For Paul, people and skills came out very strongly as factor in making a decision to lend, they’re an important indicator of ability to deliver. He suggested that an ideal Trustee Board mix for a small/medium size charity, from a lender’s point of view, would include a solicitor, local councillor, banker/accountant, HR specialist and people that are good at what you do, for example, doctors, teachers, therapists. Including CVs of your board members and senior management team strengthens your business plan and gives credibility. It may be a surprise for some but good Linkedin profiles are powerful, especially when looking to see whether trustees are well connected and respected. Take note, Fund Managers look at Linked in! They also check out the Charity Commission details to see whether a Board member holds other trusteeships. If they’re on the board of another well respected charity it’s a big positive.
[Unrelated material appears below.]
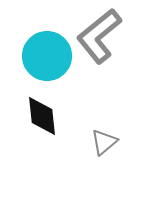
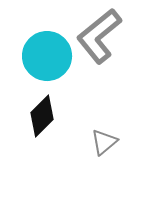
black diamond: rotated 51 degrees clockwise
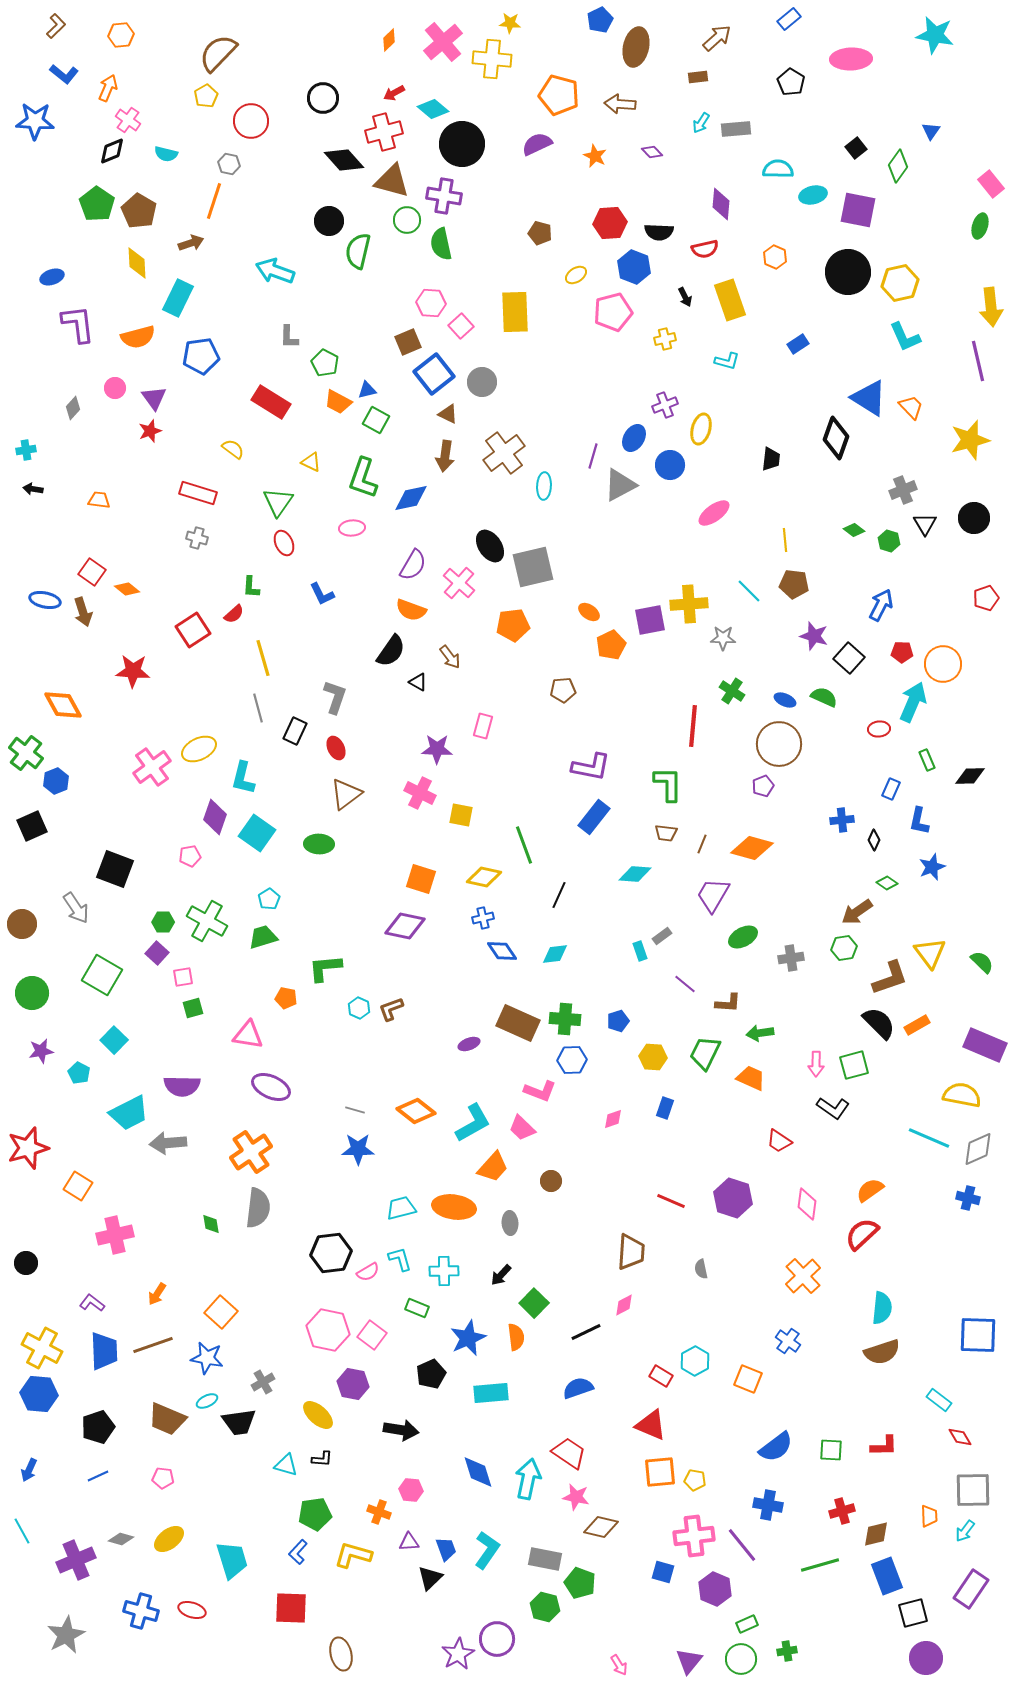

|The Story – the performance of the business to date, the consistency and viability of its plans
The Return – the social and financial risk/reward of the investment
The People – who are the people that are going to deliver the promises
Dragons’ from The Cranfield Trust, CharityBank and Deloitte made up a panel for delegate charities to practice their pitches. The presenters were knowledgeable and compelling, and the dragons’ advice helped them to hone their pitches further, focusing on the most compelling parts of their stories. The top tips were
- Do your research: find out about who you’re presenting to and what they need to know about you and your proposal – tick their boxes
- Put your strong points up front – win attention from the start with the key facts relevant to your proposal
- Make a few important points slowly and clearly; what’s coming in, what’s going out and who you are
- Why do you need the investment and what is it for?
- Your organisation’s story is a chance to show how you’ve learned from past experience
- Make sure you have done your competitor analysis and can describe your market
- Be aware of any assumptions you’re making in your plans, and highlight them in your presentation
- It’s about relationships!
Adding sparkle to your business plan and preparations for raising funds adds value to your organisation through the process of planning and working with lenders, funders and investors. The bright stars of the masterclass will shine for real in delivering their work funded through social investment or loan finance – building on the great advice from the stargazers from Deloitte, CharityBank and The Cranfield Trust.